> [PROVIDED INFORMATION]:
◆ ◆ ◆ ◆ ◆ ◆ ◆
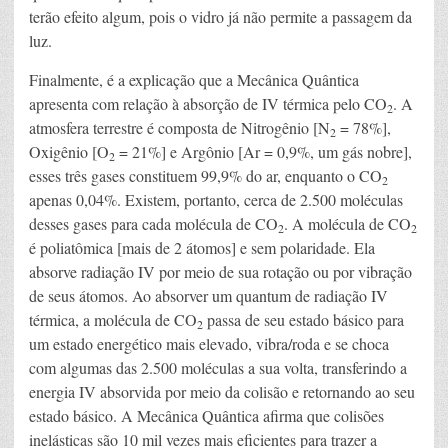
terão efeito algum, pois o vidro já não permite a passagem da
luz.
Finalmente, é a explicação que a Mecânica Quântica
apresenta com relação à absorção de IV térmica pelo CO
. A
2
atmosfera terrestre é composta de Nitrogênio [N
= 78%],
2
Oxigênio [O
= 21%] e Argônio [Ar = 0,9%, um gás nobre],
2
esses três gases constituem 99,9% do ar, enquanto o CO
2
apenas 0,04%. Existem, portanto, cerca de 2.500 moléculas
desses gases para cada molécula de CO
. A molécula de CO
2
2
é poliatômica [mais de 2 átomos] e sem polaridade. Ela
absorve radiação IV por meio de sua rotação ou por vibração
de seus átomos. Ao absorver um quantum de radiação IV
térmica, a molécula de CO
passa de seu estado básico para
2
um estado energético mais elevado, vibra/roda e se choca
com algumas das 2.500 moléculas a sua volta, transferindo a
energia IV absorvida por meio da colisão e retornando ao seu
estado básico. A Mecânica Quântica afirma que colisões
inelásticas são 10 mil vezes mais eficientes para trazer a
◆ ◆ ◆ ◆ ◆ ◆ ◆
> [TASK PROMPT]:
What is needed is a verbatim transcription of the records, minus the pictures.

> [REPLY]:
terão efeito algum, pois o vidro já não permite a passagem da
luz.
Finalmente, é a explicação que a Mecânica Quântica
apresenta com relação à absorção de IV térmica pelo CO
. A
2
atmosfera terrestre é composta de Nitrogênio [N
= 78%],
2
Oxigênio [O
= 21%] e Argônio [Ar = 0,9%, um gás nobre],
2
esses três gases constituem 99,9% do ar, enquanto o CO
2
apenas 0,04%. Existem, portanto, cerca de 2.500 moléculas
desses gases para cada molécula de CO
. A molécula de CO
2
2
é poliatômica [mais de 2 átomos] e sem polaridade. Ela
absorve radiação IV por meio de sua rotação ou por vibração
de seus átomos. Ao absorver um quantum de radiação IV
térmica, a molécula de CO
passa de seu estado básico para
2
um estado energético mais elevado, vibra/roda e se choca
com algumas das 2.500 moléculas a sua volta, transferindo a
energia IV absorvida por meio da colisão e retornando ao seu
estado básico. A Mecânica Quântica afirma que colisões
inelásticas são 10 mil vezes mais eficientes para trazer a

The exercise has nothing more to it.